For now, we seem largely safe from this inflation tax. Current rates are a far cry from those of the 1970s. Lately, core PCE inflation, for one, has been lower than 2%, which is the Federal Reserve’s target (this measure excludes more volatile prices, such as those for food and energy, though increases here can certainly eat away at consumers’ buying power).

But can inflation rear its head again? Some pundits think so. One of them is Jeffrey M. Lacker, president of the Federal Reserve Bank of Richmond and something of an inflation hawk, who dissented at every policy meeting in 2012. He sees some inflation upside from 2014 onward, given the current expansionary monetary policy.

What can investors do to prevent inflation from hurting their returns?

Gold traditionally has been seen as a hedge against inflation, given that it is considered a “real asset”. In 2011, as European markets were in turmoil, gold prices soared. However, as a commodity, the price of gold is hard to predict. Indeed, it is now well off its all-time high, much to the chagrin of gold bulls. Like gold, other hard assets, such as homes, may gain favor in an environment of rising nominal prices.

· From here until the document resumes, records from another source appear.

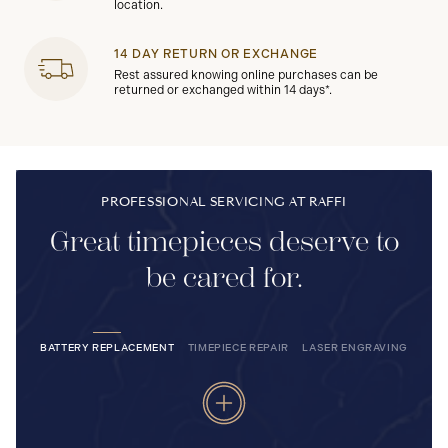
location.
14 DAY RETURN OR EXCHANGE
Rest assured knowing online purchases can be
returned or exchanged within 14 days*.
PROFESSIONAL SERVICING AT RAFFI
Great timepieces deserve to
be cared for.
BATTERY REPLACEMENT
TIMEPIECE REPAIR
LASER ENGRAVING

On the other hand, the value of fixed-income instruments, such as bonds, will see the value of their coupons and par payments steadily eroded if inflation intensifies. Floating rate notes, tied to interest rates, are a better choice in this case. Dividend stocks, which share similar attributes to a fixed-income vehicle, should also see their value decrease, unless disbursements grow in line with inflation, or more.

Inflation could lead the central bank to raise interest rates, which is generally bad for investors. Indeed, inflation and interest rates are highly correlated. Higher interest rates would certainly hurt stocks, as equities generally have done poorly in periods of high interest rates. Value stocks, which are of a shorter duration, should do better than growth stocks in such a setting. Growth stock investors will have to reevaluate their investments, discounting the anticipated cash flows (further afield than those of value stocks) at higher rates. In Buffet’s example mentioned above, he argues that, in substance, there is not much differentiating a bond and a stock, as both are generators of cash.

Inflation will have some other effects. The real value of both monetary savings and debt will fall, benefitting different parties, based on their exposure. In some ways, inflation may be good. It will deleverage balance sheets (it would pay off the debt if you borrow at a low fixed rate now and inflation increases) and help lower real costs, barring renegotiation (real corporate wages will fall, unless nominally raised).

For now, investor’s returns are protected from runaway inflation. Though if they begin to see signals of rising prices, they may wish to adjust their asset portfolio accordingly, especially if it has an effect on central bank policy. We would recommend floating interest notes, value stocks, stocks with a history of growing dividends, and hard assets, such as real estate, if you begin to expect increased future inflation rates.

At the time of this article’s writing, the author did not have positions in any of the companies mentioned.